━━━━━ INPUT ━━━━━
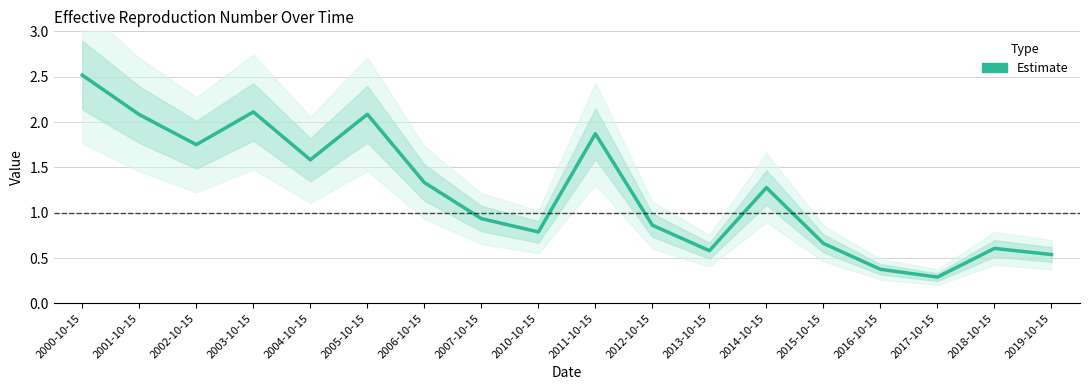

List the labels in order of value, smallest first.

2017-10-15, 2016-10-15, 2019-10-15, 2013-10-15, 2018-10-15, 2015-10-15, 2010-10-15, 2012-10-15, 2007-10-15, 2014-10-15, 2006-10-15, 2004-10-15, 2002-10-15, 2011-10-15, 2001-10-15, 2005-10-15, 2003-10-15, 2000-10-15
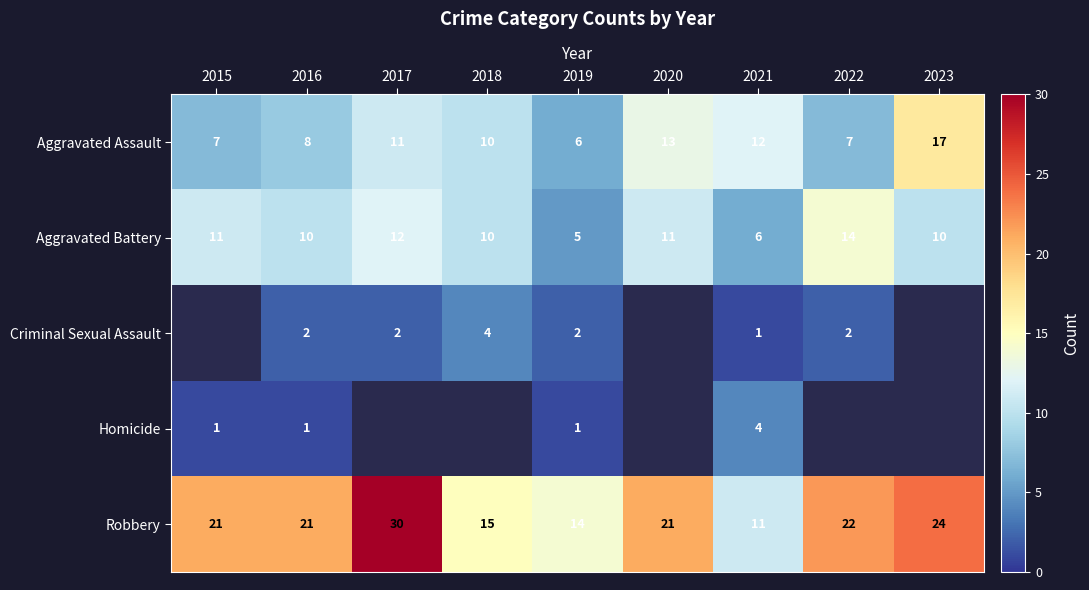

What is the total value across all series at 2019?

28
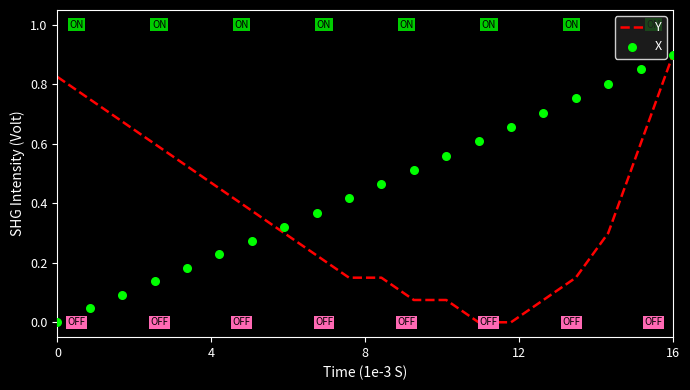

Which series has the widest spread of Y values?

Y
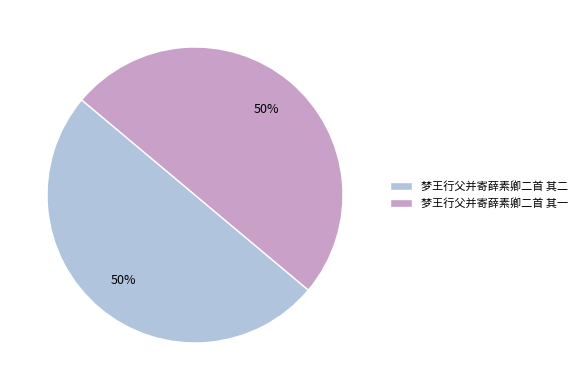

True or false: 梦王行父并寄薛素卿二首 其一 accounts for 50% of the total.

True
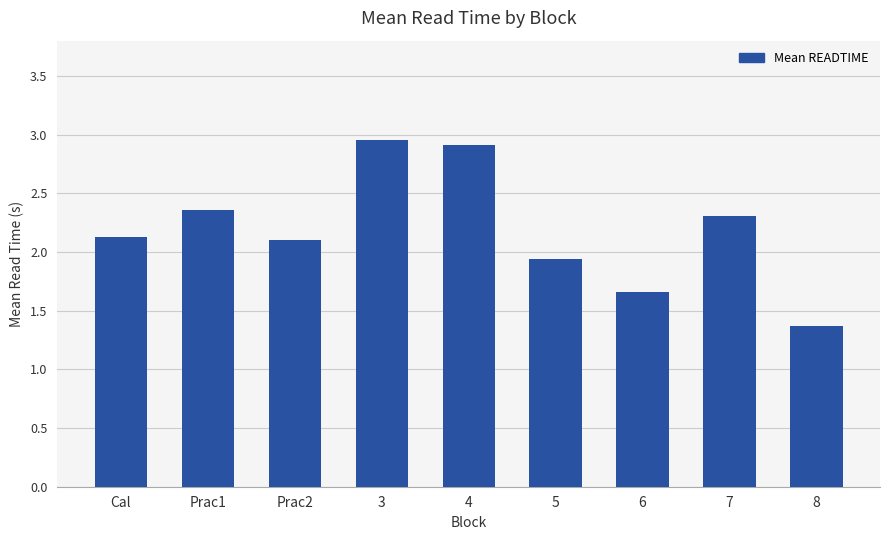

Are the bars horizontal?

No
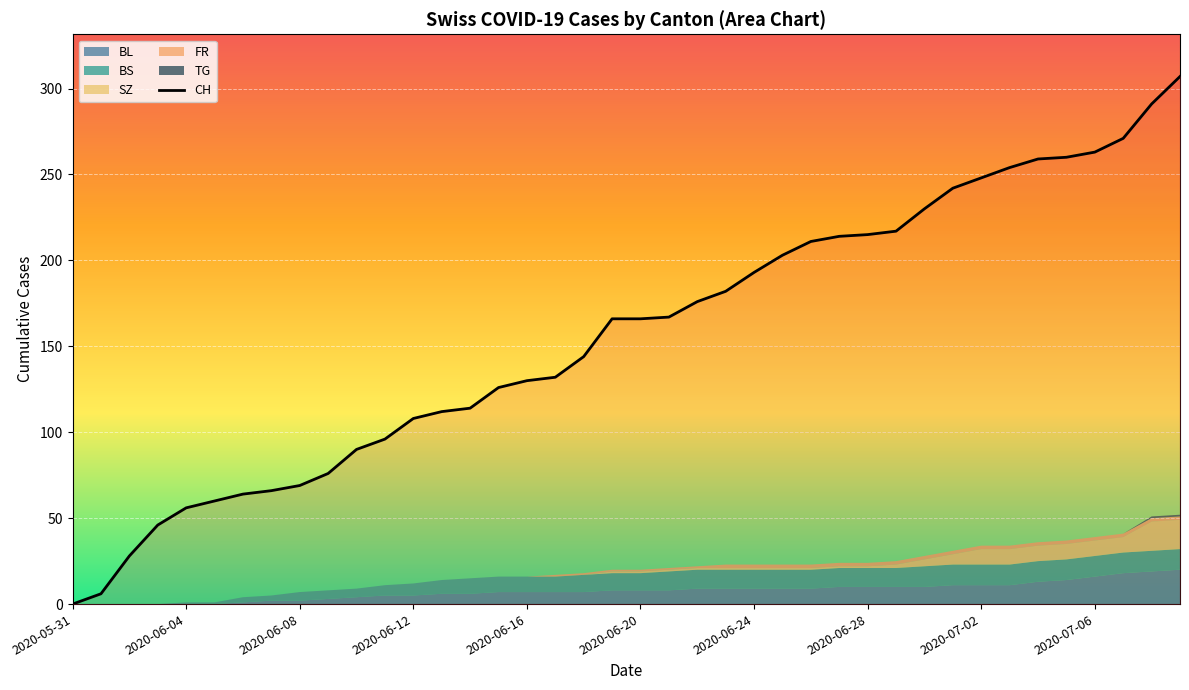

The value of BL at 2020-07-01 is 11. True or false?

True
━━━━━
TO-DO ITEM
Copy out the lines from the one holding "2005-10-15, 2003-10-15, 2000-10-15" through the final line, both included. Leave out the pictures.

FINAL ANSWER
2017-10-15, 2016-10-15, 2019-10-15, 2013-10-15, 2018-10-15, 2015-10-15, 2010-10-15, 2012-10-15, 2007-10-15, 2014-10-15, 2006-10-15, 2004-10-15, 2002-10-15, 2011-10-15, 2001-10-15, 2005-10-15, 2003-10-15, 2000-10-15

What is the total value across all series at 2019?

28

Which series has the widest spread of Y values?

Y

True or false: 梦王行父并寄薛素卿二首 其一 accounts for 50% of the total.

True

Are the bars horizontal?

No

The value of BL at 2020-07-01 is 11. True or false?

True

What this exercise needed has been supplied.